Absences due to physical health needs will continue to be excused.

In all, students will have an unlimited number of excused absences to use for mental health needs. (Some schools have procedures to contact students with excessive absences to get them back into the classroom.) A doctor’s note or medical diagnosis is not a requirement for a mental health excused absence, said Bridget Underdahl, the supervisor of Project AWARE, a program within OSPI that promotes mental and behavioral health education.

“Mental has as much significance as physical health and is similarly important to one’s overall well-being,” she said, reading a clarification made in House Bill 1834, which ignited the change.

The policy change comes about one year after Gov. Jay Inslee declared a youth mental health crisis. In doing so, he focused on the critical role schools play in supporting children’s mental health and mandated that school buildings reopen to all grades.

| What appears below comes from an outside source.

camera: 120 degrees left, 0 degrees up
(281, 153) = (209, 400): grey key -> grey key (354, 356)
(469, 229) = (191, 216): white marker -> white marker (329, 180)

However, for some students, acclimating back into classrooms has been stressful and overwhelming after a year of online school. The pandemic has worsened children’s trauma and coping skills, and a lack of available services and staffing at mental health facilities has increased the waiting time to get treatment.

We’d like to hear from you.

The Mental Health Project team is listening. We’d like to know what questions you have about mental health and which stories you’d suggest we cover.

Get in touch with us at [email protected].

HB 1834, sponsored by a bipartisan group of lawmakers, was intended to alleviate some of the difficulty of going to school while dealing with a mental health condition.

After Inslee signed the bill into law, OSPI worked with a student advisory group to develop the specific policies that would be implemented at schools. The public had about six weeks to comment on drafted language, and the office held a public hearing on May 24 via Zoom. Rules were adopted soon after.

Jerri Clark, who founded Mothers of the Mentally Ill and works as a parent resource coordinator for Partnerships for Action, Voices for Empowerment, testified at the meeting.

“A lot of the families I serve feel shamed and blamed by the truancy system when their children are struggling to maintain well-being, and they’re not able to show up for school because of that,” she said. “There is so much stigma in missing school because of a problem with mental well-being.”

Families also often face inconsistencies in how schools handle children’s absences for mental health needs, she said.

Other states, including Utah, Maine and Illinois, have included mental health among reasons for excusing absences. Colorado, Virginia and Arizona direct local school districts or state education agencies to allow students to take a certain number of mental health days. Nevada allows mental or behavioral health professionals to excuse students from school.

OSPI will communicate with the districts this month and in August about implementing the new rules.